Un “grosso” problema che nasconde il problema vero

Rampelli aveva un problema tutto suo talmente grosso, nell’illustrare la faccenda, che ha perso di vista il problema grossissimo accucciato dietro il primo. Il problema di Rampelli era quello di sconfessare subito la possibilità che la sua idea rievocasse l’autarchia mussoliniana di quando il duce fece la guerra alle “inique sanzioni della Perfida Albione”. In quell’occasione il capo del fascismo incasellò una serie di micidiali cappellate eliminando dal lessico gli anglicismi, solo che lo fece come le ruspe in cantiere e nel furore “iconoclasta” fece cambiare nome anche all’albergo Eden perché ricordava il nome di un ministro britannico. Benitone lo fece dimenticandosi o ignorando che Eden è aramaico e non inglese.

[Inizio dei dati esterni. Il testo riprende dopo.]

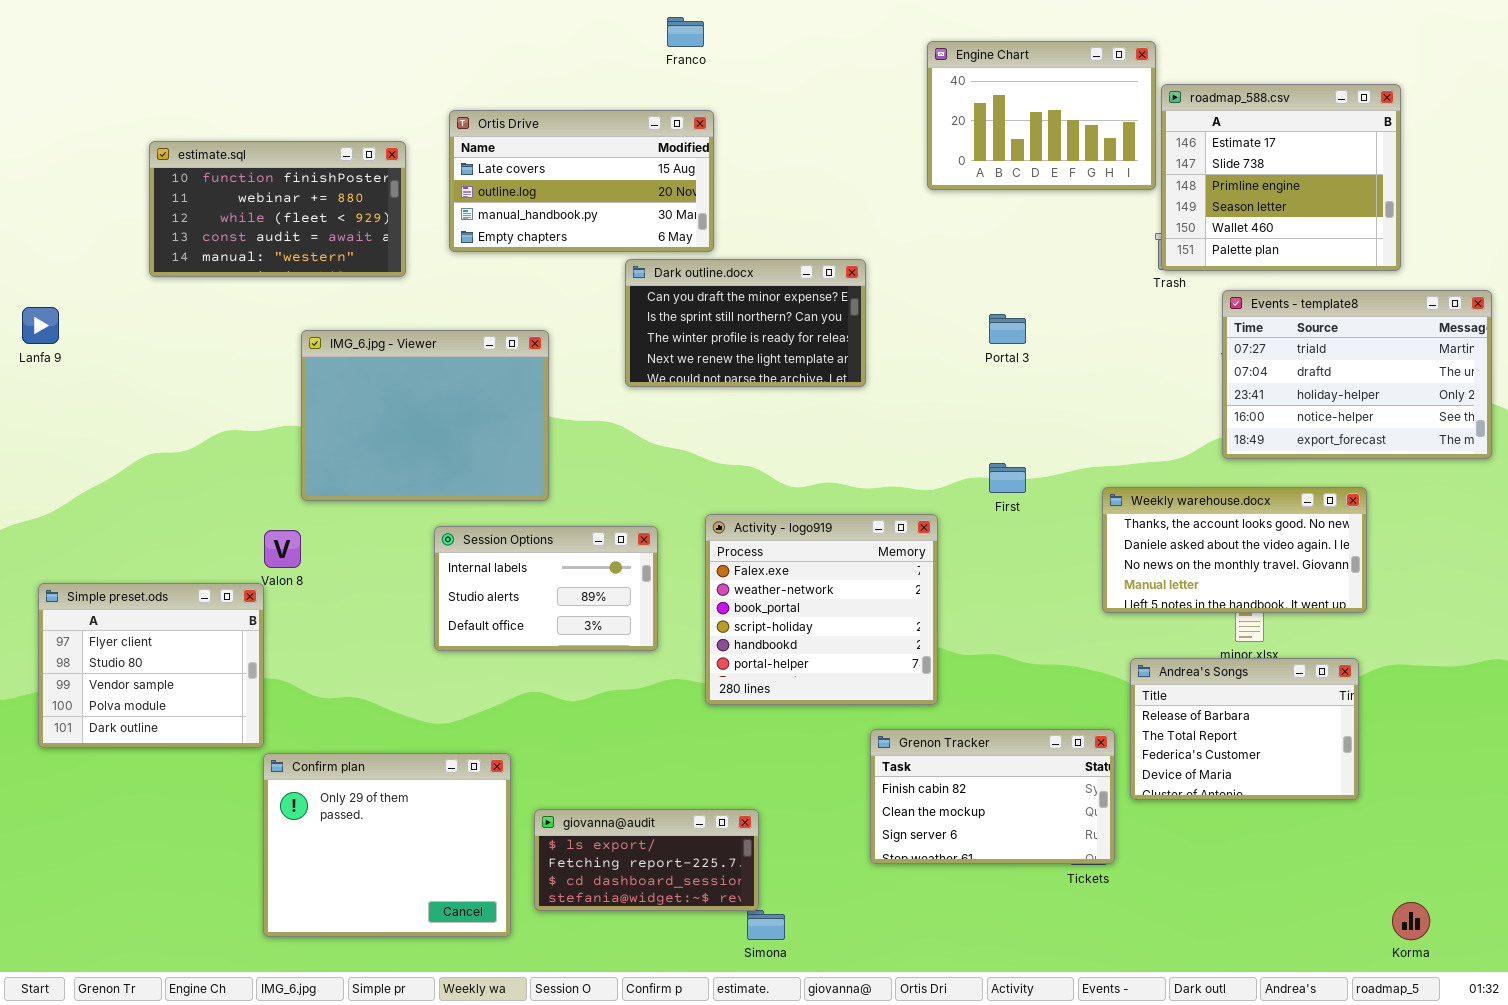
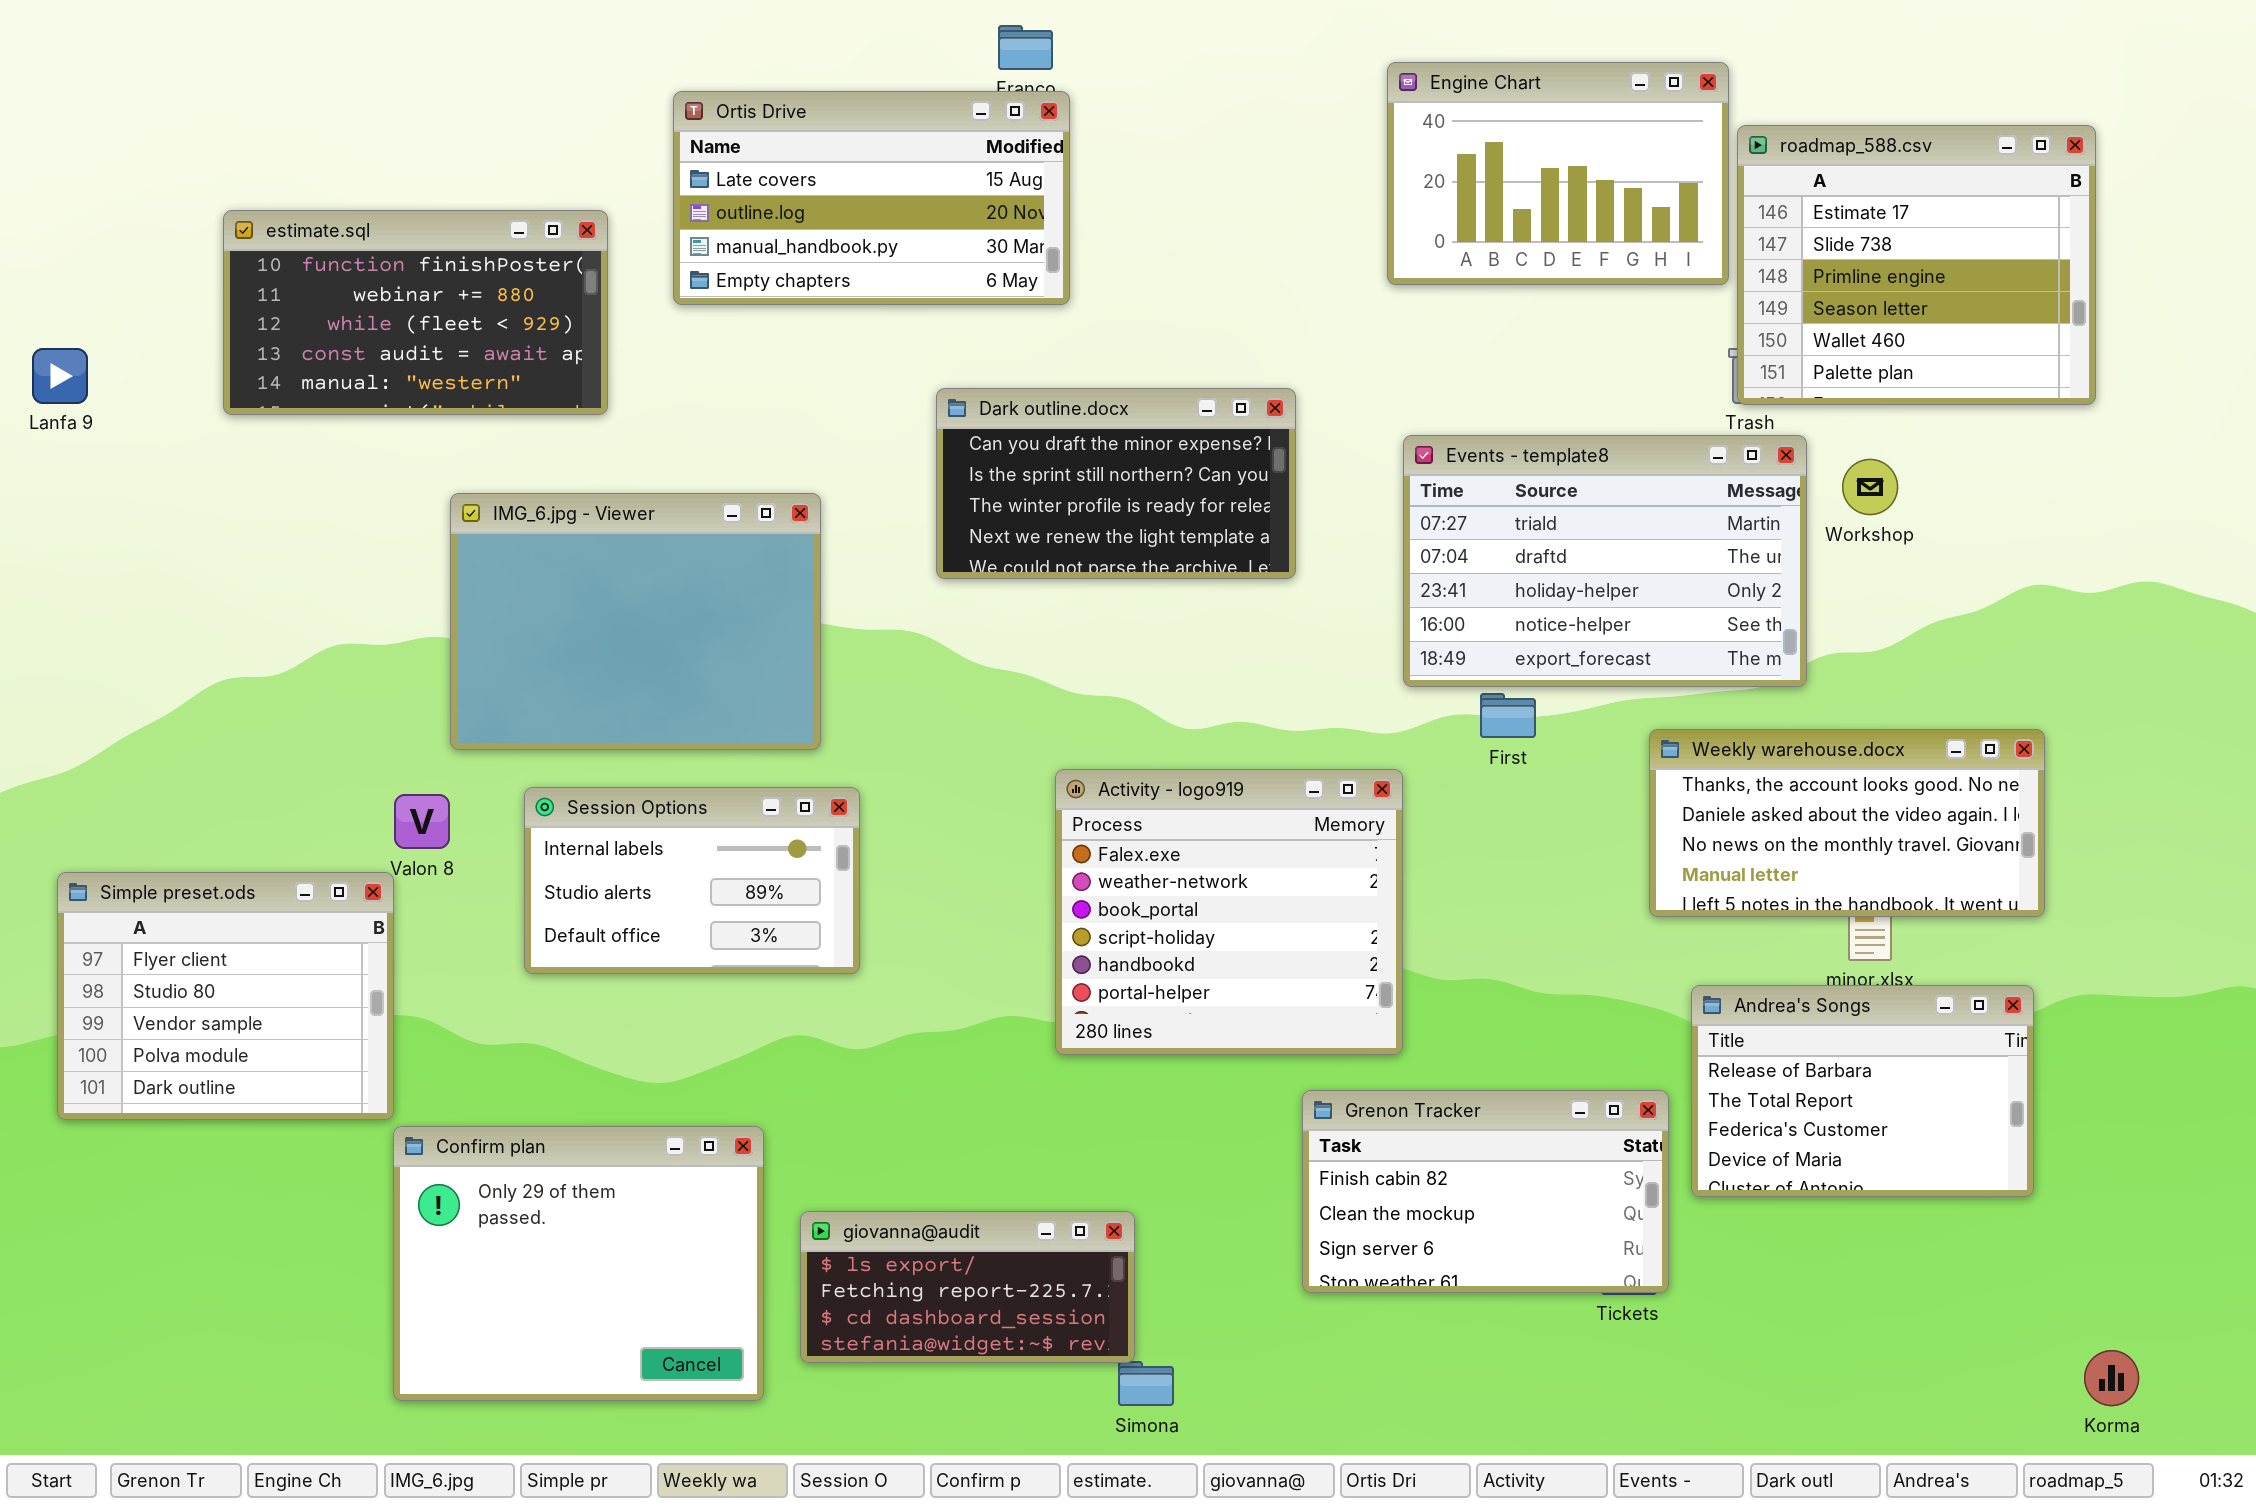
Ortis Drive: [449,110,714,252] -> [673,91,1070,305], moved
Events - template8: [1222,290,1492,459] -> [1403,435,1807,687], moved
Lanfa 9: [22,307,59,344] -> [32,348,88,404], moved
Session Options: [434,526,658,651] -> [524,787,860,974], moved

Poi fece cambiar nome ai magazzini Standard che divennero Standa e sostituì l’ottimo e già introvabile caffè con quella ciofeca di miscuglio scioano del carcadè. Insomma, Rampelli si è sbrigato a spiegare che no signori miei, la sua non è autarchia e lo ha fatto con l’urgenza dell’esponente di un partito che di briscole sghembe sul Ventennio ne ha calate già fin troppe. Che gli anglicismi usati oggi siano forse un po’ troppi e troppo in upgrade (visto?) magari è vero, ma il problema resta. Resta perché la battaglia per preservare una lingua è cosa santa solo se si tiene contro del fatto che una lingua non è un monolite ma un fiume con affluenti che attraversa la storia con la mutevolezza delle cose cangianti e plastiche. Resta perché la battaglia per preservare una lingua non può non tener conto del fatto che, ad esempio, l’italiano ha quasi più parole arabe e teutoni di quelle latine e che ogni epoca ha avuto il suo “inglese”. Tanto è vero che Cesare, uno che a Rampelli dovrebbe piacere come la Nutella, nell’attraversare il Rubicone la frase “il dado è tratto” la disse in greco, l’inglese di allora.

L’ideologia e la necessità di farsi capire

Ma l’ortodossia di Rampelli non demorde e lui vuole che l’italiano resti la lingua che parlavano gli italiani della crisi Opec. Italiani che oggi sono popolo di una nazione dell’Unione Europea che si interfaccia con il mondo senza avere lo strumento basilare per farlo: quello con cui ti fai capire, capire bene, in sfumatura e senza equivoci. Per accedere al Pnrr, per ordinare un caffè al bar, per spiegare al tuo parigrado olandese che di furbate sulle politiche migratorie si è stanchi, per dire alla tardona su Facebook che sei sposato o che non vuoi prestiti. O per proclamare ad un’aula che il prosecco italiano non si tocca senza maledire la scuola degli anni 80 che ci mise il francese sotto il grugno manco fossimo il Conte Max che deve fare una canasta con la contessa sulle nevi di Chamonix.

Lo speravamo e lo speriamo ancora tutti, che Rampelli questo lo capisca, e che magari, prima di legiferare provi ad aprirlo, qualcuno di quei “book on the table”. Così, per sfizio, anzi, “en passant”.